WORK TASK –
In each of the entries below, switch every "Séminaire" to "Seminar" and leave the rest of the text unchanged.

DATA SUPPLIED –
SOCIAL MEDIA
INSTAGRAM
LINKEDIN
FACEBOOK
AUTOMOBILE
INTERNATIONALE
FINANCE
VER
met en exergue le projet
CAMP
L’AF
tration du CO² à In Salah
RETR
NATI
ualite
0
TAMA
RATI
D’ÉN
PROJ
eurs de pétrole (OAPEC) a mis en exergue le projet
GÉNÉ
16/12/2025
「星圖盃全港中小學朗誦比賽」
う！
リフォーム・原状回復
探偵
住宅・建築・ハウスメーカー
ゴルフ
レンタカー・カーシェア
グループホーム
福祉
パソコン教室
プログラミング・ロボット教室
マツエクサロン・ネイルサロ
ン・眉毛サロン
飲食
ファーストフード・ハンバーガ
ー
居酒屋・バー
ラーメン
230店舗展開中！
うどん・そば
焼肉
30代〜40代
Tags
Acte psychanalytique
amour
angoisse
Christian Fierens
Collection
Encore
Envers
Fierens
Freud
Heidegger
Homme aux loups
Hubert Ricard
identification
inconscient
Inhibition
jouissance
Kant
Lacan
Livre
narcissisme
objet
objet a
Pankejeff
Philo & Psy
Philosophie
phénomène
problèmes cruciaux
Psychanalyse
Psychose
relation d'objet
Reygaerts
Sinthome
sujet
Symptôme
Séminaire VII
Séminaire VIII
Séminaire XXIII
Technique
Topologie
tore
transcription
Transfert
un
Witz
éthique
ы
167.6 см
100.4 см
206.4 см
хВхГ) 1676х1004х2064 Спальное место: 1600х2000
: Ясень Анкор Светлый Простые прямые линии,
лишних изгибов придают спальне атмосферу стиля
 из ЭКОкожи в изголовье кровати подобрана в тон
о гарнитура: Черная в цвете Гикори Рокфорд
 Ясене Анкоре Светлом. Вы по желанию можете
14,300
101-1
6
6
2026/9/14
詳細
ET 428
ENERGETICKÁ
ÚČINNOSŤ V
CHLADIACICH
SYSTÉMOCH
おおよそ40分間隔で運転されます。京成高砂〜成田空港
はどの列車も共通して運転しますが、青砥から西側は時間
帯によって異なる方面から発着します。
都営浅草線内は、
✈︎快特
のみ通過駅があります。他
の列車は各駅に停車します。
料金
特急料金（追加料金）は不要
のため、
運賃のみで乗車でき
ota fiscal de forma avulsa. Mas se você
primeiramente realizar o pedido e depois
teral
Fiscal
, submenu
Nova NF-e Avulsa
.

REPLY –
SOCIAL MEDIA
INSTAGRAM
LINKEDIN
FACEBOOK
AUTOMOBILE
INTERNATIONALE
FINANCE
VER
met en exergue le projet
CAMP
L’AF
tration du CO² à In Salah
RETR
NATI
ualite
0
TAMA
RATI
D’ÉN
PROJ
eurs de pétrole (OAPEC) a mis en exergue le projet
GÉNÉ
16/12/2025
「星圖盃全港中小學朗誦比賽」
う！
リフォーム・原状回復
探偵
住宅・建築・ハウスメーカー
ゴルフ
レンタカー・カーシェア
グループホーム
福祉
パソコン教室
プログラミング・ロボット教室
マツエクサロン・ネイルサロ
ン・眉毛サロン
飲食
ファーストフード・ハンバーガ
ー
居酒屋・バー
ラーメン
230店舗展開中！
うどん・そば
焼肉
30代〜40代
Tags
Acte psychanalytique
amour
angoisse
Christian Fierens
Collection
Encore
Envers
Fierens
Freud
Heidegger
Homme aux loups
Hubert Ricard
identification
inconscient
Inhibition
jouissance
Kant
Lacan
Livre
narcissisme
objet
objet a
Pankejeff
Philo & Psy
Philosophie
phénomène
problèmes cruciaux
Psychanalyse
Psychose
relation d'objet
Reygaerts
Sinthome
sujet
Symptôme
Seminar VII
Seminar VIII
Seminar XXIII
Technique
Topologie
tore
transcription
Transfert
un
Witz
éthique
ы
167.6 см
100.4 см
206.4 см
хВхГ) 1676х1004х2064 Спальное место: 1600х2000
: Ясень Анкор Светлый Простые прямые линии,
лишних изгибов придают спальне атмосферу стиля
 из ЭКОкожи в изголовье кровати подобрана в тон
о гарнитура: Черная в цвете Гикори Рокфорд
 Ясене Анкоре Светлом. Вы по желанию можете
14,300
101-1
6
6
2026/9/14
詳細
ET 428
ENERGETICKÁ
ÚČINNOSŤ V
CHLADIACICH
SYSTÉMOCH
おおよそ40分間隔で運転されます。京成高砂〜成田空港
はどの列車も共通して運転しますが、青砥から西側は時間
帯によって異なる方面から発着します。
都営浅草線内は、
✈︎快特
のみ通過駅があります。他
の列車は各駅に停車します。
料金
特急料金（追加料金）は不要
のため、
運賃のみで乗車でき
ota fiscal de forma avulsa. Mas se você
primeiramente realizar o pedido e depois
teral
Fiscal
, submenu
Nova NF-e Avulsa
.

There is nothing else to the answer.